§ Source document
Melissa's Cornbread Dressing image

I plan to try this soon. With crabs, crawfish, & shrimp - how can it not be GOOD? From the 34th Anniversary Bayou Gourmet Cookbook. Submitted by Melissa Griffin

Provided by kellychris

Categories     Crab

Time 1h20m

Yield 1 casserole, 8-10 serving(s)

Number Of Ingredients 16

1 lb ground pork
1 lb ground beef
1 onion, diced
4 shallots, sliced
1/2 bell pepper, diced
1/2 stalk celery, diced
1 tablespoon parsley flakes
2 (14 ounce) cans chicken broth
salt, to taste
pepper, to taste
garlic powder, to taste
1 lb shrimp, peeled and deveined
1 lb crawfish
1 lb crabmeat
2 (8 1/2 ounce) packages corn muffin mix
2 eggs

Steps:

  • Preheat oven to 400.
  • Brown ground beef and pork.Drain.
  • Add onions, shallots, bell pepper, celery, and parsley flakes.
  • Next, add chicken broth, salt, pepper,and garlic powder.

§ Material provided
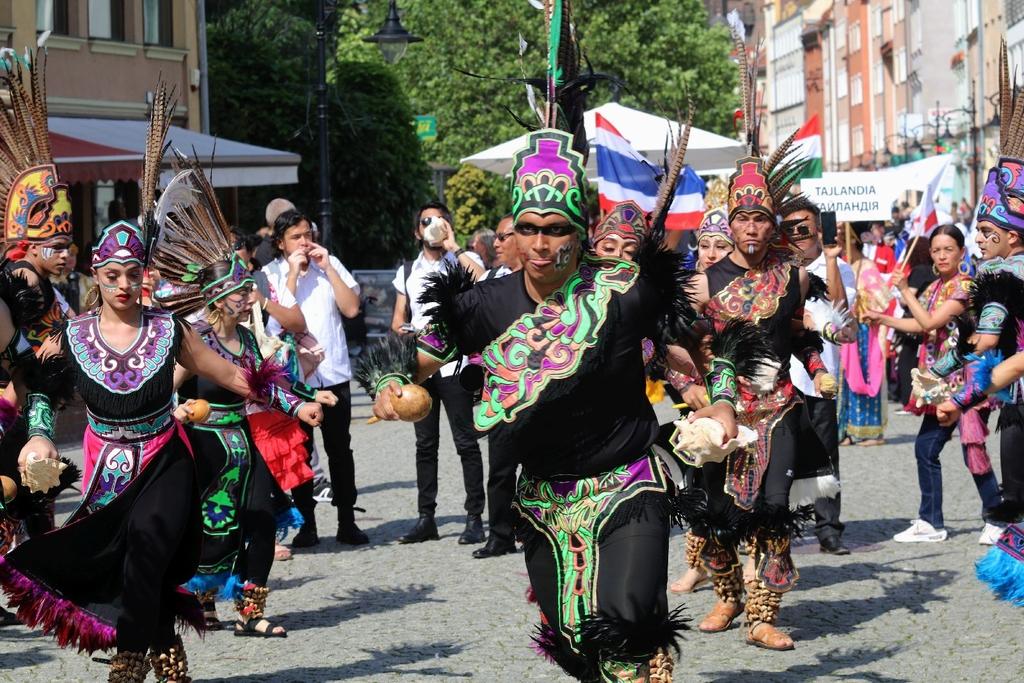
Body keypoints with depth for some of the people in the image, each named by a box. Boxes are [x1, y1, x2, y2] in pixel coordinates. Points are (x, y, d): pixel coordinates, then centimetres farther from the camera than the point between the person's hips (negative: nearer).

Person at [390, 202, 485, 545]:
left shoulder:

* * *

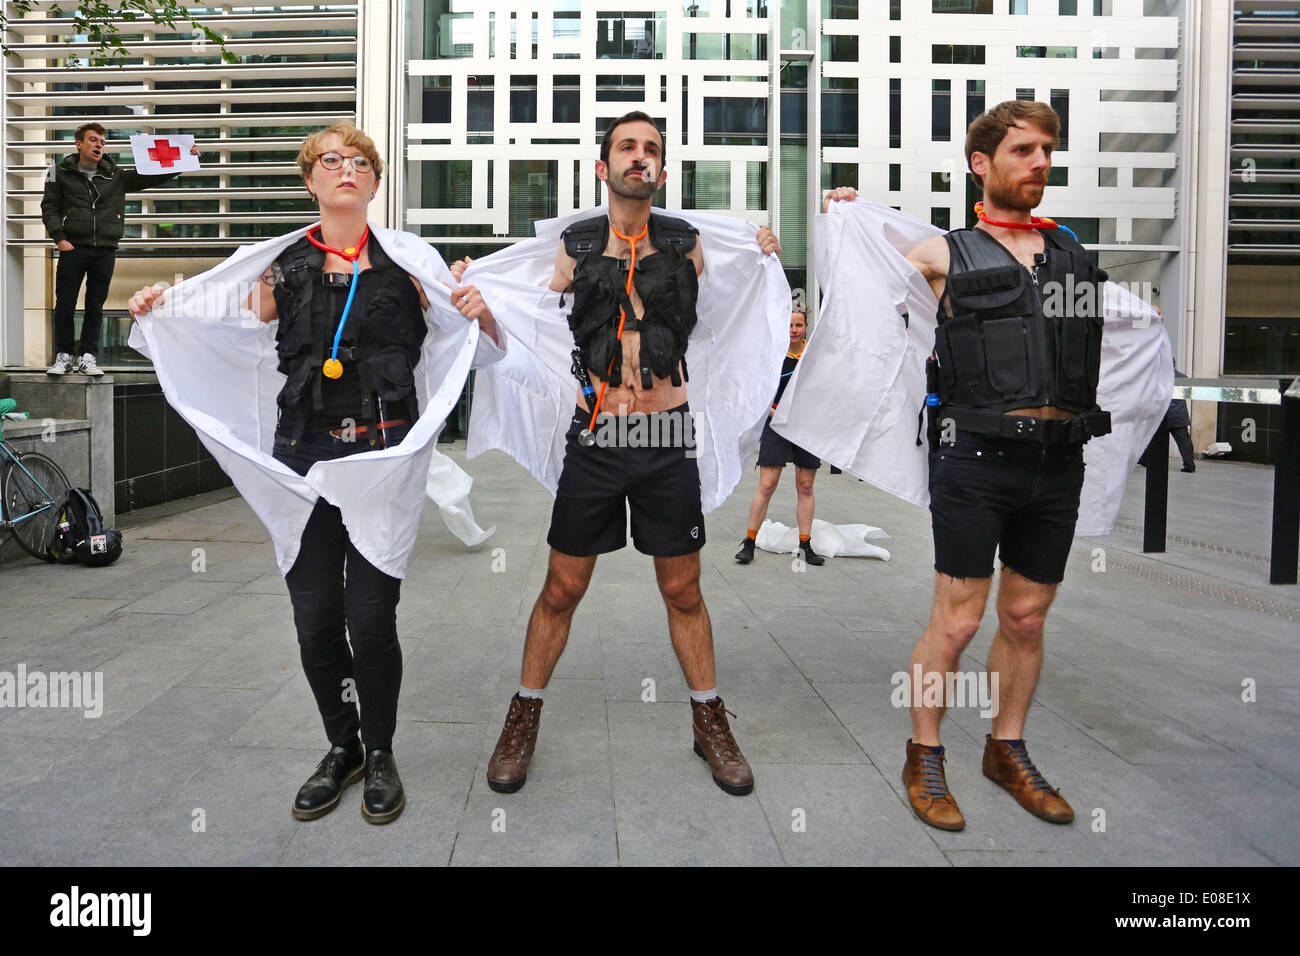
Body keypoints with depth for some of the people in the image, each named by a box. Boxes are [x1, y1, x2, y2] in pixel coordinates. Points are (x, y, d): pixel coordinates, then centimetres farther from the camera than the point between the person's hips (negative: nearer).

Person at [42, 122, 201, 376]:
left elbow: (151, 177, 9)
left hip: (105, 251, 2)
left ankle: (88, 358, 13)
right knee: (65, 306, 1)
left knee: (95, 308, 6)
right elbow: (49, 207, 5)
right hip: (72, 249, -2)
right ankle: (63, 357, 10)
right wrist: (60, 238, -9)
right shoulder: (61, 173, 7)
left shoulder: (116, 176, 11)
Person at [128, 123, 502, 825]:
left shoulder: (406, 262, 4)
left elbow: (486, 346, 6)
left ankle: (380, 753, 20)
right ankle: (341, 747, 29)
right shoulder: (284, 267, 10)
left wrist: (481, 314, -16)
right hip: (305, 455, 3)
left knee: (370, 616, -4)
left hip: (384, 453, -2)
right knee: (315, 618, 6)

§ Requirement
Reproduce the cornbread dressing recipe in full, word for word, with nothing added or left out.

§ Solution to the problem
Melissa's Cornbread Dressing image

I plan to try this soon. With crabs, crawfish, & shrimp - how can it not be GOOD? From the 34th Anniversary Bayou Gourmet Cookbook. Submitted by Melissa Griffin

Provided by kellychris

Categories     Crab

Time 1h20m

Yield 1 casserole, 8-10 serving(s)

Number Of Ingredients 16

1 lb ground pork
1 lb ground beef
1 onion, diced
4 shallots, sliced
1/2 bell pepper, diced
1/2 stalk celery, diced
1 tablespoon parsley flakes
2 (14 ounce) cans chicken broth
salt, to taste
pepper, to taste
garlic powder, to taste
1 lb shrimp, peeled and deveined
1 lb crawfish
1 lb crabmeat
2 (8 1/2 ounce) packages corn muffin mix
2 eggs

Steps:

  • Preheat oven to 400.
  • Brown ground beef and pork.Drain.
  • Add onions, shallots, bell pepper, celery, and parsley flakes.
  • Next, add chicken broth, salt, pepper,and garlic powder.